All of the entries below should be printed exactly; the pictures are to be left out.

Dataset entries:
Start of Block
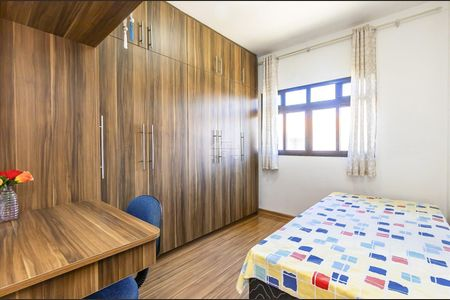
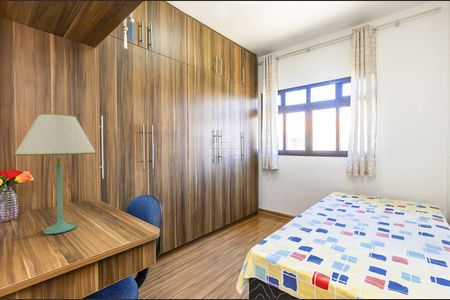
+ table lamp [13,112,97,235]
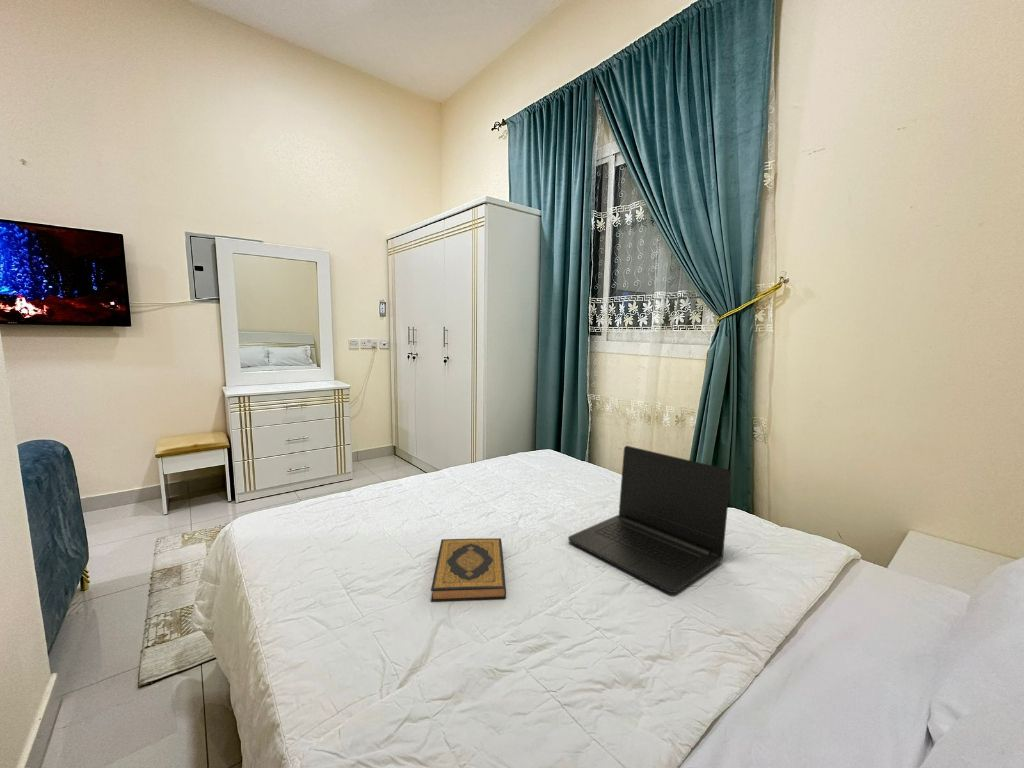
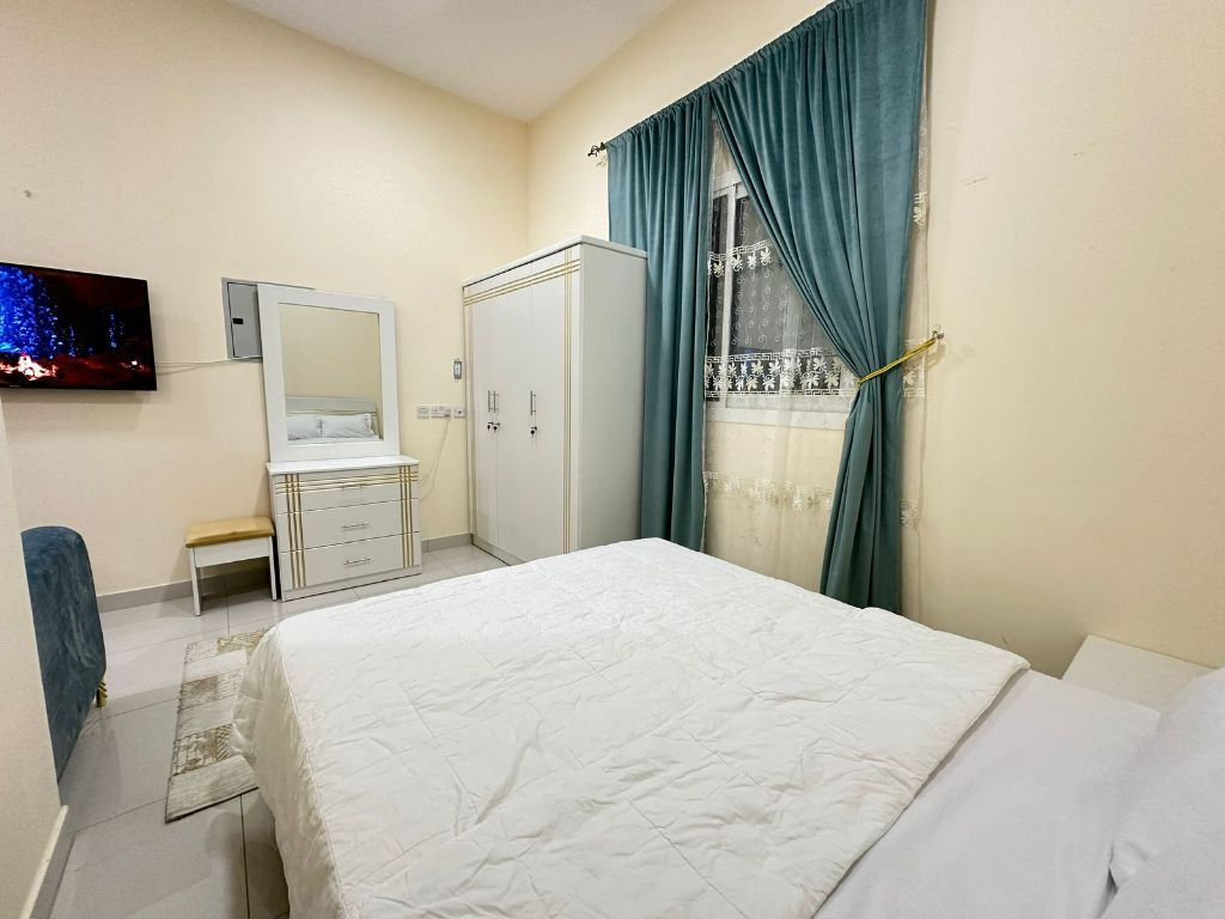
- laptop [567,445,732,594]
- hardback book [430,537,507,603]
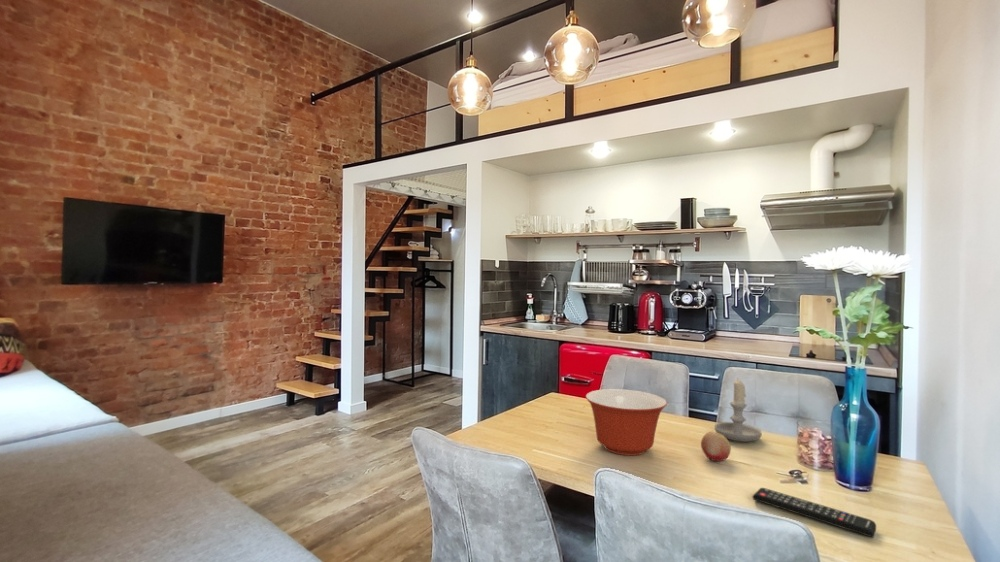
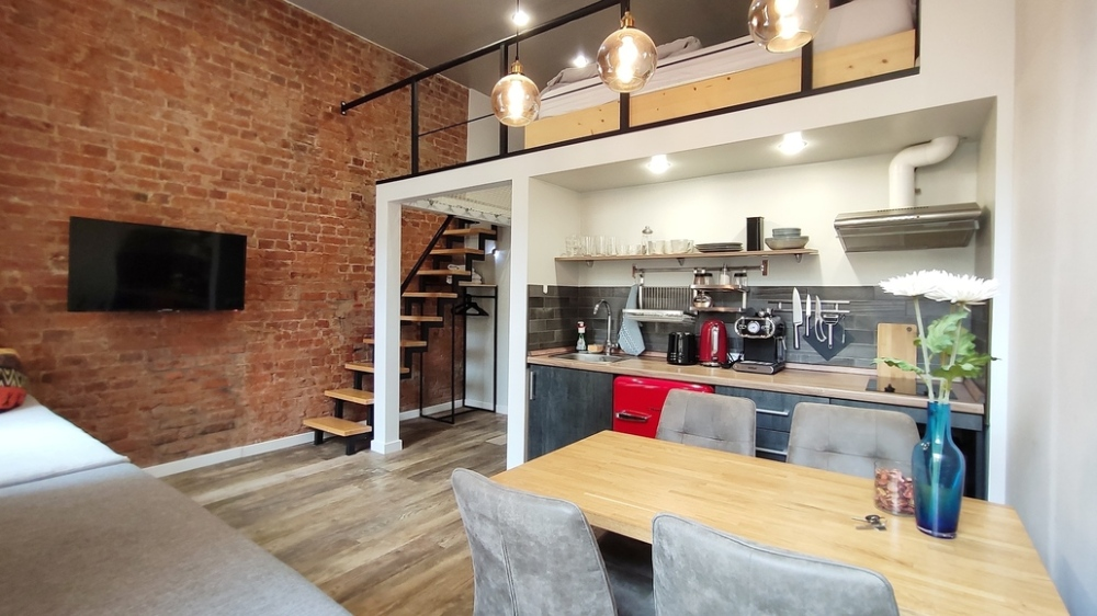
- mixing bowl [585,388,668,457]
- remote control [751,487,877,539]
- candle [714,377,763,443]
- fruit [700,431,732,462]
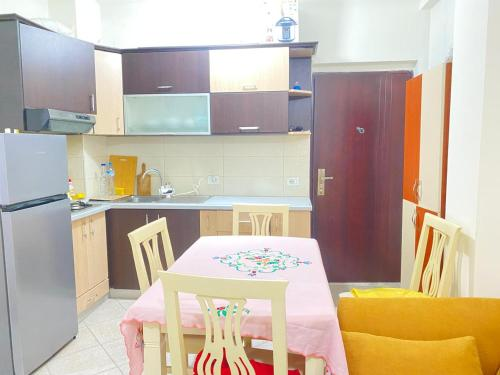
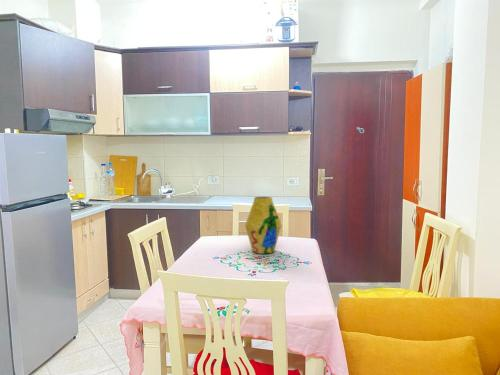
+ vase [244,196,283,255]
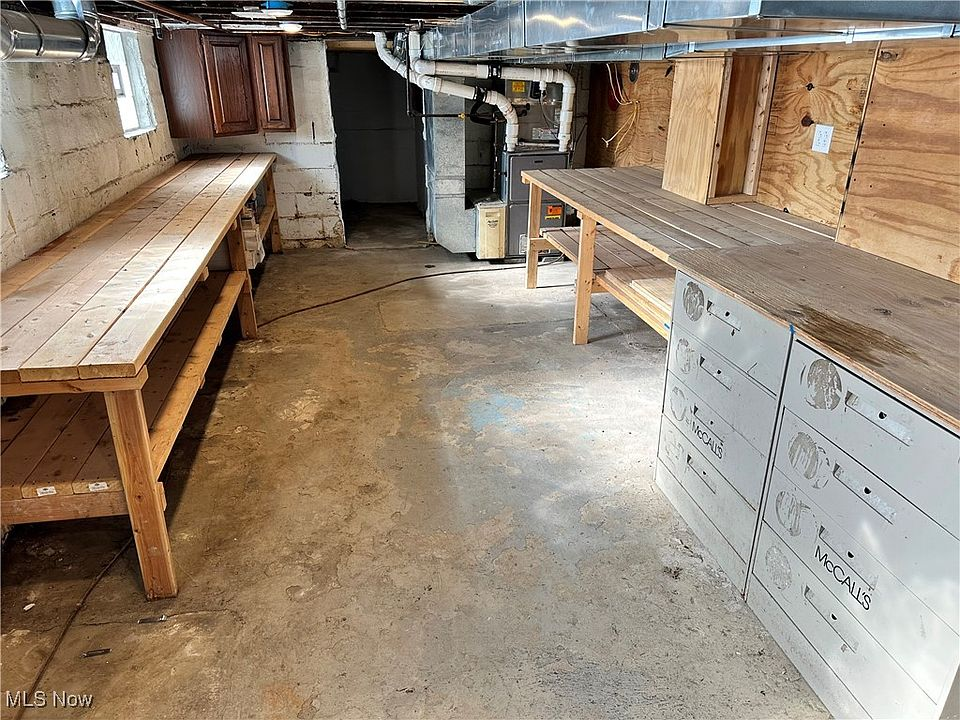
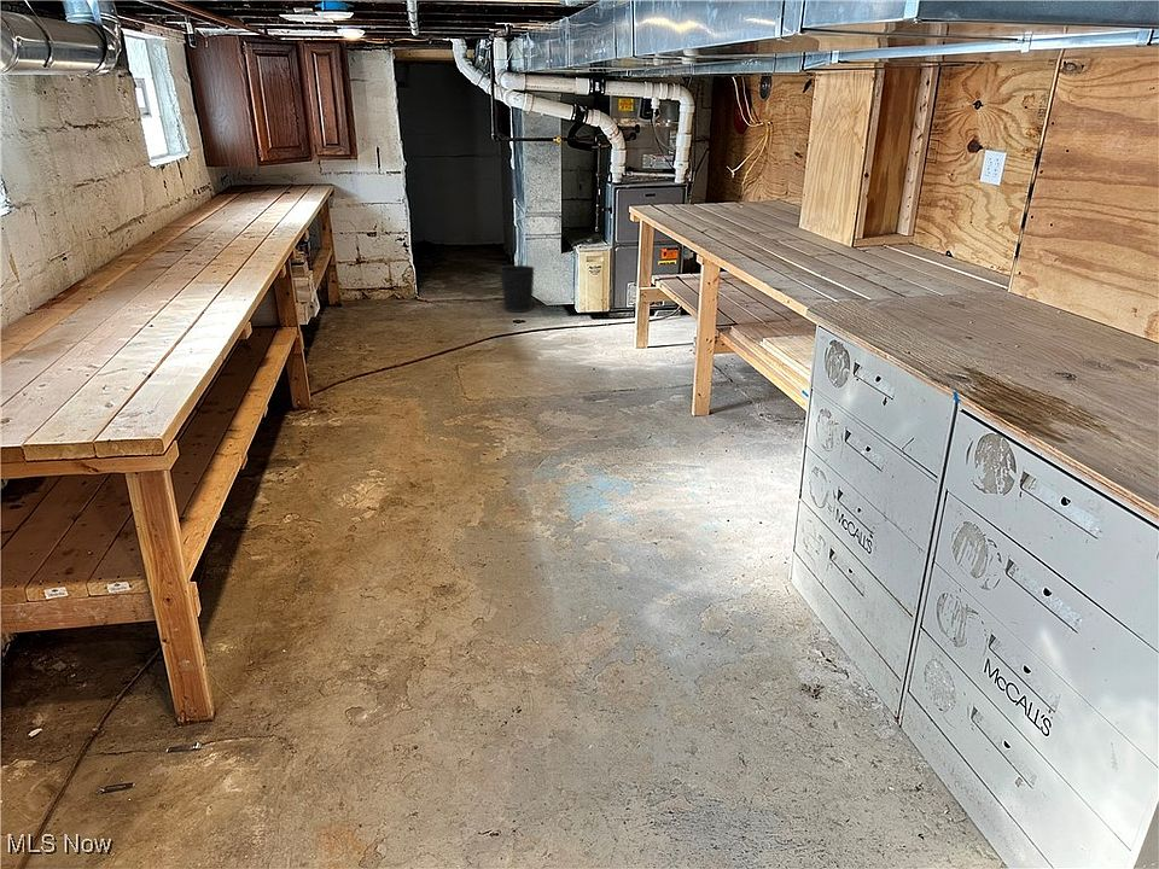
+ wastebasket [499,264,536,313]
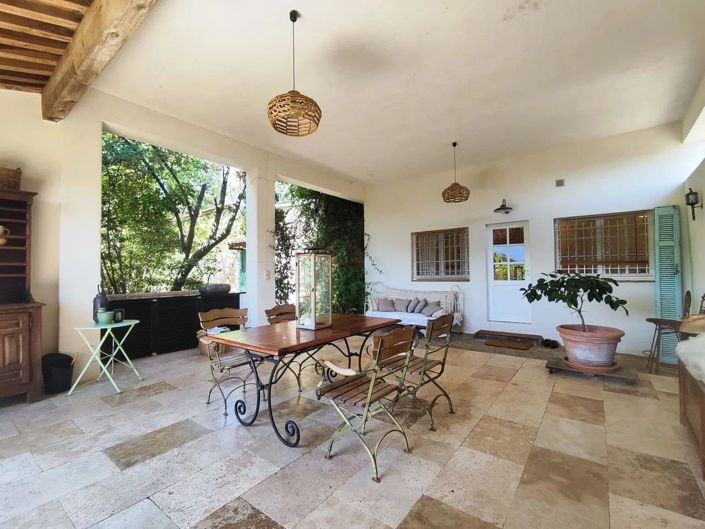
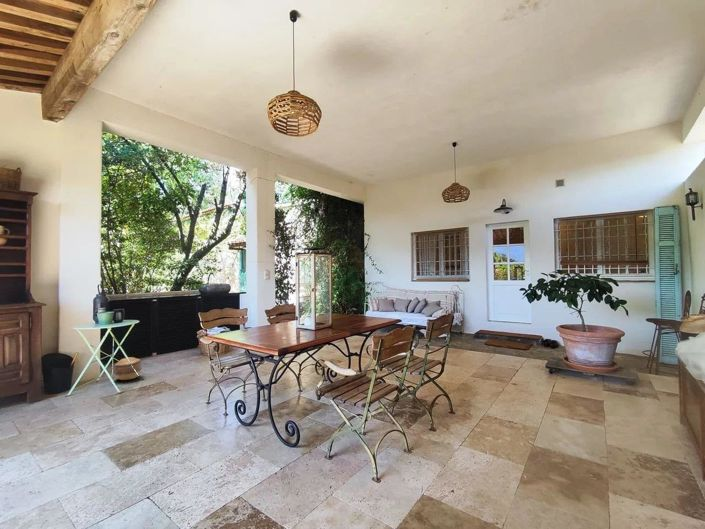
+ basket [113,356,142,381]
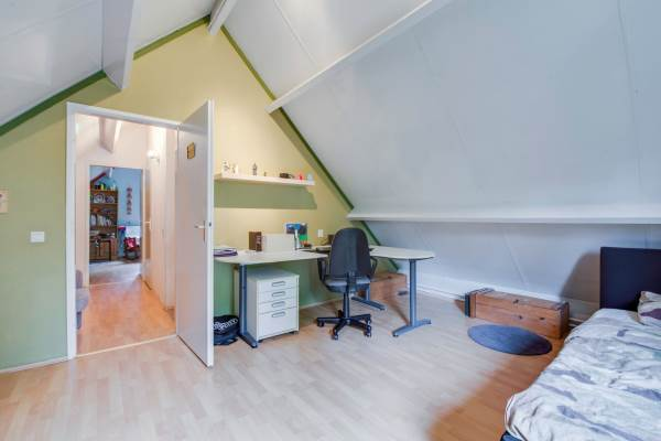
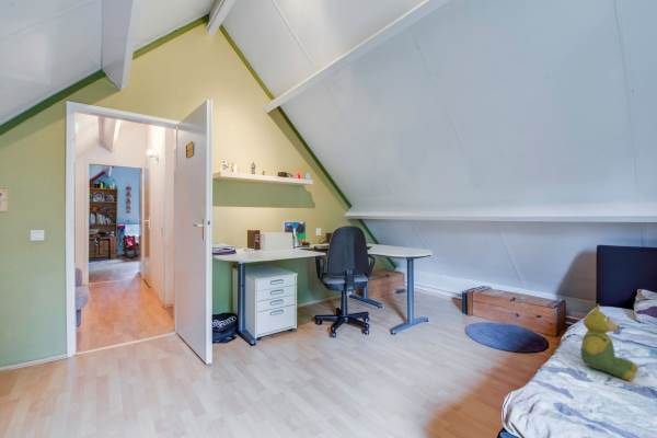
+ teddy bear [580,303,639,382]
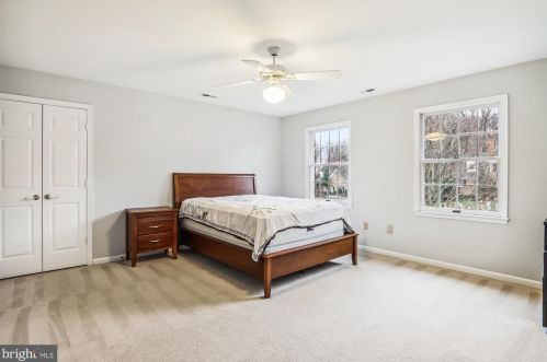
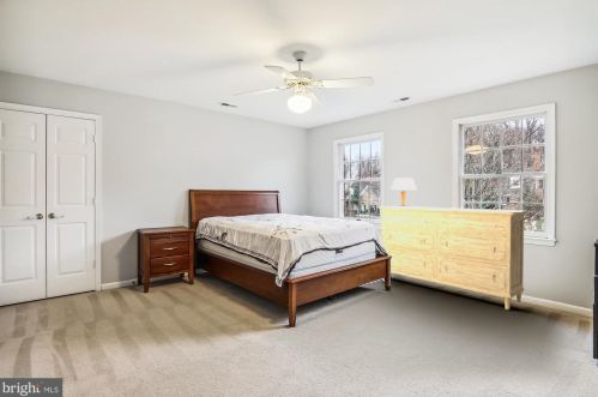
+ table lamp [389,176,418,207]
+ dresser [379,205,528,311]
End of Block
■ **TASK ANSWER**:
+ table lamp [13,112,97,235]
- laptop [567,445,732,594]
- hardback book [430,537,507,603]
- mixing bowl [585,388,668,457]
- remote control [751,487,877,539]
- candle [714,377,763,443]
- fruit [700,431,732,462]
+ vase [244,196,283,255]
+ wastebasket [499,264,536,313]
+ basket [113,356,142,381]
+ teddy bear [580,303,639,382]
+ table lamp [389,176,418,207]
+ dresser [379,205,528,311]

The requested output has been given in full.